--- Material to process ---
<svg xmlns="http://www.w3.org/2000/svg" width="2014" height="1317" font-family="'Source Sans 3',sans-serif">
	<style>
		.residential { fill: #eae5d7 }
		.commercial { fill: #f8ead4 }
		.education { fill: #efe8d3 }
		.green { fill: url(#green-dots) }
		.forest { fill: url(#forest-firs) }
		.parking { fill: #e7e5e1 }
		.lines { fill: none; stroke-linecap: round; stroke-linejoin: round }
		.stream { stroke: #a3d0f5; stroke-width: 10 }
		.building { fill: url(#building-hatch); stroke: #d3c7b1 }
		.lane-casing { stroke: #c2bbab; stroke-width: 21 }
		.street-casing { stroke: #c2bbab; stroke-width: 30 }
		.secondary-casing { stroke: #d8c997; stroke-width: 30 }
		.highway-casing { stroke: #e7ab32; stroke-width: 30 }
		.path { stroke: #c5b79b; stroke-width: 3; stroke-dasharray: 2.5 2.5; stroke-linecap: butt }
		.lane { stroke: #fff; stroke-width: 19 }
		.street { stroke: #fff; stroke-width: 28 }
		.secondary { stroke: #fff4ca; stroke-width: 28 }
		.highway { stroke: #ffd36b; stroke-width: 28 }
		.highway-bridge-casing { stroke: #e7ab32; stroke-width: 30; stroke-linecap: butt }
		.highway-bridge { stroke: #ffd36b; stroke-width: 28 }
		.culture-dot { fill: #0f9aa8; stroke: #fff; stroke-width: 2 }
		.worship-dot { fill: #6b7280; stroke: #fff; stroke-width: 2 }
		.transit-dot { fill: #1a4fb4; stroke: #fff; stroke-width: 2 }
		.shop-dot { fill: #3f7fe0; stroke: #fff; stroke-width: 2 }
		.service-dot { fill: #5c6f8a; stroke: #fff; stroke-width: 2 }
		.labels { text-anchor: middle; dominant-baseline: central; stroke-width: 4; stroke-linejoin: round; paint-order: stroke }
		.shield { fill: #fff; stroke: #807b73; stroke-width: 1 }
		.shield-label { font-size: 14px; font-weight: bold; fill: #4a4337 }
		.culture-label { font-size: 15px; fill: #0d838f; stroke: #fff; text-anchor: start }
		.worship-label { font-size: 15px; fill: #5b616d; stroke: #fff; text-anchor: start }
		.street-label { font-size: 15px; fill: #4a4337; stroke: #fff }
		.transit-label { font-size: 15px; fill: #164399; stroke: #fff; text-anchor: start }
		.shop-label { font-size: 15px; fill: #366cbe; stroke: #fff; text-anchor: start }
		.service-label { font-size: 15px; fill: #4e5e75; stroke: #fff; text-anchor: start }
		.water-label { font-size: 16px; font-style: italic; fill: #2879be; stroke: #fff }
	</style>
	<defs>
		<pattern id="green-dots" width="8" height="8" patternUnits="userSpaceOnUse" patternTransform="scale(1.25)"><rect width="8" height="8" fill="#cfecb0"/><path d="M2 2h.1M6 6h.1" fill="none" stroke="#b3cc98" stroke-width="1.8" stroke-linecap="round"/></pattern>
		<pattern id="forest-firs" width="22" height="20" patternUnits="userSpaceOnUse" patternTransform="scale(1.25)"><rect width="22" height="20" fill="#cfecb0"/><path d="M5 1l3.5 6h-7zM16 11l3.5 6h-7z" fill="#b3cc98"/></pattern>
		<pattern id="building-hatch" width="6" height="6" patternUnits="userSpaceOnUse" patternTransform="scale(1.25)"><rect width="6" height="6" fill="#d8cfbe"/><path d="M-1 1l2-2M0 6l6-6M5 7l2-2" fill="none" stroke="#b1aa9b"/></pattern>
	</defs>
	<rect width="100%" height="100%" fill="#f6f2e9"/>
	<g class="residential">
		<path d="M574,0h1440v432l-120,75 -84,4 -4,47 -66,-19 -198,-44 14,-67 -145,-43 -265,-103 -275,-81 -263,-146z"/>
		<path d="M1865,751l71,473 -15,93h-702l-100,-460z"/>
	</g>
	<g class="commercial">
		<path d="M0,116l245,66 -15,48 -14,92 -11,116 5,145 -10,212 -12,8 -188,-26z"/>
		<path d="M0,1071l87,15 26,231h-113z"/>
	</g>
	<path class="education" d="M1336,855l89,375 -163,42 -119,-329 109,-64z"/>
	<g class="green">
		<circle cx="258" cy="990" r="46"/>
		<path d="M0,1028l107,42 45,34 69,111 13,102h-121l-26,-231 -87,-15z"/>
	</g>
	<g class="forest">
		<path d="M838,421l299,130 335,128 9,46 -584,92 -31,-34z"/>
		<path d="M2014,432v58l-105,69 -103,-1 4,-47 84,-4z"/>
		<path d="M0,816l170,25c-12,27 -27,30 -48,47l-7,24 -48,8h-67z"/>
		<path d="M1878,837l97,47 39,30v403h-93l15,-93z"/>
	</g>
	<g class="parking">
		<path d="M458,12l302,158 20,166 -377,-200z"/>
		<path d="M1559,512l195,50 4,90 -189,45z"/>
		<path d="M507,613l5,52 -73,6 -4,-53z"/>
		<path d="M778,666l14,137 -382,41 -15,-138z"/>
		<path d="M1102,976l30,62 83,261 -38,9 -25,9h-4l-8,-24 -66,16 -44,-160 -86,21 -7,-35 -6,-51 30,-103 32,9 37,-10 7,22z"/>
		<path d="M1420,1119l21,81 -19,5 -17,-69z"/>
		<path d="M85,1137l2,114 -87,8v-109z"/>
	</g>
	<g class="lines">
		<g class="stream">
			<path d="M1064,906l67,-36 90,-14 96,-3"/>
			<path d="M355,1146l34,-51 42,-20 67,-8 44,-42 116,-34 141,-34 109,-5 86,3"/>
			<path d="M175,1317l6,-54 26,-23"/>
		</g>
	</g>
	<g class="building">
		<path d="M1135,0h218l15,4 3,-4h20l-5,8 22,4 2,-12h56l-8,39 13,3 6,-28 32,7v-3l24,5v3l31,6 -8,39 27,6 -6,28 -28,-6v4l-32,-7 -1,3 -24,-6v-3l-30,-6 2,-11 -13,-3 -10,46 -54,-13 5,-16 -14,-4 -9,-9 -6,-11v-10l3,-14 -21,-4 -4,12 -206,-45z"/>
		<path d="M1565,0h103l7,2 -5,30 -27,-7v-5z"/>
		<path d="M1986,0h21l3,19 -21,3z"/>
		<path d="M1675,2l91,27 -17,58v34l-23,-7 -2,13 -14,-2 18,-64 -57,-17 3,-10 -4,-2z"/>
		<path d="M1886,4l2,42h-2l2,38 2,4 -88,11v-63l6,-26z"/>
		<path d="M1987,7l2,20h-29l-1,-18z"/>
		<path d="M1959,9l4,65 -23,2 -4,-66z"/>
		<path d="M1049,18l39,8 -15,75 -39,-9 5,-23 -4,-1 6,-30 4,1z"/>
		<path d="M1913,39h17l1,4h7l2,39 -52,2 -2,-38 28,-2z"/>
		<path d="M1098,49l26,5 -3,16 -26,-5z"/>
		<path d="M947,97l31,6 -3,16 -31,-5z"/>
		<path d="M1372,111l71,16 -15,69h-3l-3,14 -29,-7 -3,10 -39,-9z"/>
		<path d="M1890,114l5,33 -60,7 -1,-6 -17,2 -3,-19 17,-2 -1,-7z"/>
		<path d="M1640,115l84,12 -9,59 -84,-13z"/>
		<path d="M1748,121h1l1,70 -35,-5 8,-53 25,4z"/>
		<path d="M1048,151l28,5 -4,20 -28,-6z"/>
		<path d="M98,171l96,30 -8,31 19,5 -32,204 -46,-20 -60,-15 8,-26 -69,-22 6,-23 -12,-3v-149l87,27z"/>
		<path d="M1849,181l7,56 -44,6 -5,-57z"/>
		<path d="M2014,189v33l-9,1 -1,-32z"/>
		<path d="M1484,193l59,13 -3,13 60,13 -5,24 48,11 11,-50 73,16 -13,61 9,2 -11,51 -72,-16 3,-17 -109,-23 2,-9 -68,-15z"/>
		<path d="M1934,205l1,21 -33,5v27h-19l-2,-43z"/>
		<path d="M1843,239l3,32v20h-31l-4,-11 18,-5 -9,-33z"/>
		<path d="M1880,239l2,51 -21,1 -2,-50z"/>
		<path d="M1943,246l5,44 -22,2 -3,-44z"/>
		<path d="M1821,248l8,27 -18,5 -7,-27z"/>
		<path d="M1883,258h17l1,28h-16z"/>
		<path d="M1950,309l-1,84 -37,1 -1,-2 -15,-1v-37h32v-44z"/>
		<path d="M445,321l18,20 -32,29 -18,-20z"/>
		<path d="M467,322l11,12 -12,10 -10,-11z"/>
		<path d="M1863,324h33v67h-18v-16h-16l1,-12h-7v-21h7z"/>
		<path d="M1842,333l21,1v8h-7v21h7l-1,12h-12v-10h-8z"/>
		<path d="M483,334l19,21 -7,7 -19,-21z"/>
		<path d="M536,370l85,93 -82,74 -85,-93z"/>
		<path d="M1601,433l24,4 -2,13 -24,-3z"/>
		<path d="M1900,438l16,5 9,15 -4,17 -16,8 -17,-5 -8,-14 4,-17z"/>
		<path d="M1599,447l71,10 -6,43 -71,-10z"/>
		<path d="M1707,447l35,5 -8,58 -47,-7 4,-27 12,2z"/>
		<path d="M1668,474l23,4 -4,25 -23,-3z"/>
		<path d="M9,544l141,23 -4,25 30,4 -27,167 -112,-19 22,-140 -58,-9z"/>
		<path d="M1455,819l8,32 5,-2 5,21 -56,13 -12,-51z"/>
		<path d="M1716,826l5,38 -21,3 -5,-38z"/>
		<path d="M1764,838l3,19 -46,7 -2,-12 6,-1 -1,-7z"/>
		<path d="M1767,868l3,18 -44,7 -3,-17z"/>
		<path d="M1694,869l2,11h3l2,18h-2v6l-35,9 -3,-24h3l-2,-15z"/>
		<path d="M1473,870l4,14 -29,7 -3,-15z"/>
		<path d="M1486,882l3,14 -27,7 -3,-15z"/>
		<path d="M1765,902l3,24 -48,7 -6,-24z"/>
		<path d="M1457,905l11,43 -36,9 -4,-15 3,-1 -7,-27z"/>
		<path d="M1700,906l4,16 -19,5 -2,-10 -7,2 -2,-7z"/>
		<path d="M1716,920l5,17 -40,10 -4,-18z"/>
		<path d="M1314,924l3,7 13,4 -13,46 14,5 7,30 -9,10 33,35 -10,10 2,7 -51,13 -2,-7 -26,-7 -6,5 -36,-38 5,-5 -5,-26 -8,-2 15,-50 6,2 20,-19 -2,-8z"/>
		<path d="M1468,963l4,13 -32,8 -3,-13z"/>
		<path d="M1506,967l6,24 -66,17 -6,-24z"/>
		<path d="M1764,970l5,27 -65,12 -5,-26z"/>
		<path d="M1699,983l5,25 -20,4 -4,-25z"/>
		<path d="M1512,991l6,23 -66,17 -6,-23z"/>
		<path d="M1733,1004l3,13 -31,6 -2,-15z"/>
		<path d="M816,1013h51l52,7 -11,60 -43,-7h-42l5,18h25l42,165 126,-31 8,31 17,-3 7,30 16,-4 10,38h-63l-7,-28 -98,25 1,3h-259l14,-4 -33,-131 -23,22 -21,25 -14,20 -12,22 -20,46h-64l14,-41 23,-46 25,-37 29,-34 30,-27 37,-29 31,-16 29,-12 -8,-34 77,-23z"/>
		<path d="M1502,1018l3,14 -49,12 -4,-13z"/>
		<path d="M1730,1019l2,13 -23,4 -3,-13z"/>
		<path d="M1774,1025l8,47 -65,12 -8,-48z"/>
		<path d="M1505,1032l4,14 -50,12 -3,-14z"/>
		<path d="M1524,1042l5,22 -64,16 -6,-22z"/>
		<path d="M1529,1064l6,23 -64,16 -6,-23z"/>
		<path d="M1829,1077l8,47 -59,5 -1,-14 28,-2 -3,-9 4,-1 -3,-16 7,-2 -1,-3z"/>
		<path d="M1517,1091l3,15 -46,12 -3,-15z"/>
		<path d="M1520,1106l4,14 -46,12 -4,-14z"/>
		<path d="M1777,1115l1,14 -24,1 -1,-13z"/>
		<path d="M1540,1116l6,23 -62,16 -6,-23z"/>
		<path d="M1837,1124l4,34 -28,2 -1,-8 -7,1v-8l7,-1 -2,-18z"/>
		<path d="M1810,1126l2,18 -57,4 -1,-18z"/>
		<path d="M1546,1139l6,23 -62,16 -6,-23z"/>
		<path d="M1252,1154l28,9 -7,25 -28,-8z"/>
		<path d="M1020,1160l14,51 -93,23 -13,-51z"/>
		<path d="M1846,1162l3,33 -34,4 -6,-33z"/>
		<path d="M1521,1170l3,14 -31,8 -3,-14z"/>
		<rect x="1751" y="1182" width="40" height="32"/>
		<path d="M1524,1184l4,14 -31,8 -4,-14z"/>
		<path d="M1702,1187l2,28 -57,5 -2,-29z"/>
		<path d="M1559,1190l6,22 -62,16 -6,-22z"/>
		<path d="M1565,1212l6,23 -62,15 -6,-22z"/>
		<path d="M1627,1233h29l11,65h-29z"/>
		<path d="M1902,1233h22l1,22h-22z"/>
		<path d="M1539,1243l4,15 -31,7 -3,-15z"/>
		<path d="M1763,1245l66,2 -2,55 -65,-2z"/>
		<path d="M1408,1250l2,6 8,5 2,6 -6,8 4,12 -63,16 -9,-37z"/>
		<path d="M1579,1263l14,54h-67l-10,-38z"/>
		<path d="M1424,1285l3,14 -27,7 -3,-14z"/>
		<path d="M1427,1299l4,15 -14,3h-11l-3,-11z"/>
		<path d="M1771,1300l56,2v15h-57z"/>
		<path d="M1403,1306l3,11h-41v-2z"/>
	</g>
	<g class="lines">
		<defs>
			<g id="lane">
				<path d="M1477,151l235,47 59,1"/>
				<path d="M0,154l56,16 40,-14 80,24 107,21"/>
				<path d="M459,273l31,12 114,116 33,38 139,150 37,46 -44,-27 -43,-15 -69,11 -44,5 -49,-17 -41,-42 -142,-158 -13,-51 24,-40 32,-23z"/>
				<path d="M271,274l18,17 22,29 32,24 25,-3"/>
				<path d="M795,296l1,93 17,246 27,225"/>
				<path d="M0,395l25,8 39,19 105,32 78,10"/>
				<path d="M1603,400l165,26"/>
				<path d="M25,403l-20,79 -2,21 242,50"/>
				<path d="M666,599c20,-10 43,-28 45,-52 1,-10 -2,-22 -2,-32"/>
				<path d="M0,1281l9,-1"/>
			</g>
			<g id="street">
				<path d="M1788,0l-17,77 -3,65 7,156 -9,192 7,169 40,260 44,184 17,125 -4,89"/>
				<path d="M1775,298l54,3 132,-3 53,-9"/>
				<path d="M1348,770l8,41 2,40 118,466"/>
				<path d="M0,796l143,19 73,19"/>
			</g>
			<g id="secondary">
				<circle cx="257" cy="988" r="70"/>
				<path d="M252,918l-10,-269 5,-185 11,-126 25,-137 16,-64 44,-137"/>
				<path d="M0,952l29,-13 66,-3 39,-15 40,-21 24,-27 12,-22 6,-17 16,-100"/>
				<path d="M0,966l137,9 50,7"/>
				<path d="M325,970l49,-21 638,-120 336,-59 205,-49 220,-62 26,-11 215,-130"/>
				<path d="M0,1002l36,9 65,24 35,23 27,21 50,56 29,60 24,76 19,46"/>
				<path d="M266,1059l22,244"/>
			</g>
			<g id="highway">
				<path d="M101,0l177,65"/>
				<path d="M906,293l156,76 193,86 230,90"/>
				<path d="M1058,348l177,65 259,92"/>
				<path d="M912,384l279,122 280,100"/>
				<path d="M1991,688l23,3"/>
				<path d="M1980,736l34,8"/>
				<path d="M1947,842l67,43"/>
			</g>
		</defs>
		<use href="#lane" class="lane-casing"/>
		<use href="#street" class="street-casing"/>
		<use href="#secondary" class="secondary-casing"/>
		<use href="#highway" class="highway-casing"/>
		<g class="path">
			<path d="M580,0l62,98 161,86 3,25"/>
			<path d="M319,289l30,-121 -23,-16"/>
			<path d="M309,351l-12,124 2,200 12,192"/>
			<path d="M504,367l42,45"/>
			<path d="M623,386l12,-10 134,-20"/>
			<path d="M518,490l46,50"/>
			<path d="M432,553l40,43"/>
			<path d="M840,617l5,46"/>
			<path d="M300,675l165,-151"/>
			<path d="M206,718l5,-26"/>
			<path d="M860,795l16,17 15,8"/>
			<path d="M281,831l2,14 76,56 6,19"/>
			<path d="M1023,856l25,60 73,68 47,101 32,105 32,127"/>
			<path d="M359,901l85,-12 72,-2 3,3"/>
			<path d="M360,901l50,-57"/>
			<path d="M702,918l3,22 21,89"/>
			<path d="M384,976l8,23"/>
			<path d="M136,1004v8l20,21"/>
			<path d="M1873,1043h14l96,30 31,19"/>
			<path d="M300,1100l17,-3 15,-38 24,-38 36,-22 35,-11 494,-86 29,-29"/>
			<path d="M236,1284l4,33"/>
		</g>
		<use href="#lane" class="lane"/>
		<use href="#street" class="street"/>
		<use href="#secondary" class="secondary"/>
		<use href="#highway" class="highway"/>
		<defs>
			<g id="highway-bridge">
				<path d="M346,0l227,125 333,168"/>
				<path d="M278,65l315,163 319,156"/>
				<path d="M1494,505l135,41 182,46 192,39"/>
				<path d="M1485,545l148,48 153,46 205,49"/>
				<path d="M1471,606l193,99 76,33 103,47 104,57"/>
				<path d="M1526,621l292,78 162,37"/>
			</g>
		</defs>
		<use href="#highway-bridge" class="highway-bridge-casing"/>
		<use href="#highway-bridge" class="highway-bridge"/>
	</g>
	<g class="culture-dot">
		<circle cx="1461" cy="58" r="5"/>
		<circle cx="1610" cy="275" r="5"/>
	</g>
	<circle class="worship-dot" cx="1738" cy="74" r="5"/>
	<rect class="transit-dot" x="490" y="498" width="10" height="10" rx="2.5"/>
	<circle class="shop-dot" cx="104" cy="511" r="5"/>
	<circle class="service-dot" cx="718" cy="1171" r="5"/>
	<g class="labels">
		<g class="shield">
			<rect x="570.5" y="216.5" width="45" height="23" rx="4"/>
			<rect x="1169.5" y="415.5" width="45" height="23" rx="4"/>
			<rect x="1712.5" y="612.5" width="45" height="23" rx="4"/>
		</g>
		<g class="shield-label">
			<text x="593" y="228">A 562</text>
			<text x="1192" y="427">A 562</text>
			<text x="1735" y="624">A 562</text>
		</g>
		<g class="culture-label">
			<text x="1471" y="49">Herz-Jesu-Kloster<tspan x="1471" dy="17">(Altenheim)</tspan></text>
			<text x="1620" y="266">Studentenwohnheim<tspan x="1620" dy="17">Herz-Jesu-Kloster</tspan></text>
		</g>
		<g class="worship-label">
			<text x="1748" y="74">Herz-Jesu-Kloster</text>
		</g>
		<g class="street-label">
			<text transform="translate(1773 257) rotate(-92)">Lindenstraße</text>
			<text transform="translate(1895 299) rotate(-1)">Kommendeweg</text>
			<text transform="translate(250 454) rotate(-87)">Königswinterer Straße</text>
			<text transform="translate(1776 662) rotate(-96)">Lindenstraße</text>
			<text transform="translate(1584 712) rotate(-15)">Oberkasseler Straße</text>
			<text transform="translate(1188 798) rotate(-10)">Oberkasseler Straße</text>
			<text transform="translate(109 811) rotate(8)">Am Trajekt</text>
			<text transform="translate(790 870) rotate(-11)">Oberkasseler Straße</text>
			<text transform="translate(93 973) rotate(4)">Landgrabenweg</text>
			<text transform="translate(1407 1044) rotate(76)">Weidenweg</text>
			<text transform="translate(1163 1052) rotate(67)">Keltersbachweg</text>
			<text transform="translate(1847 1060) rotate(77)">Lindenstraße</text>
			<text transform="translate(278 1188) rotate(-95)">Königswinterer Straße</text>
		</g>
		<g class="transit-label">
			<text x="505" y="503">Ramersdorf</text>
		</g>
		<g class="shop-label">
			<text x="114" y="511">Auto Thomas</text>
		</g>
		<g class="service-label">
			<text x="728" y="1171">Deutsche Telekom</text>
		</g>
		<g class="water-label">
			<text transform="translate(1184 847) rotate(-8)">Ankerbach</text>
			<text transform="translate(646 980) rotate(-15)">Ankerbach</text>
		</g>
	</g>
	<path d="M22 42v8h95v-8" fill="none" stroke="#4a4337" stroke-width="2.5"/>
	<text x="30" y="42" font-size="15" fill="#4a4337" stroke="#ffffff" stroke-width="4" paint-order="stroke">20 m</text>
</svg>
---
- [Aim of the exercise]: Go to the line with "#c2bbab; stroke-width: 30" in the entries above and repeat every line from there through the line with "#c5b79b; stroke-width: 3;", exactly and with no other text.

- [Exercise solution]:
		.street-casing { stroke: #c2bbab; stroke-width: 30 }
		.secondary-casing { stroke: #d8c997; stroke-width: 30 }
		.highway-casing { stroke: #e7ab32; stroke-width: 30 }
		.path { stroke: #c5b79b; stroke-width: 3; stroke-dasharray: 2.5 2.5; stroke-linecap: butt }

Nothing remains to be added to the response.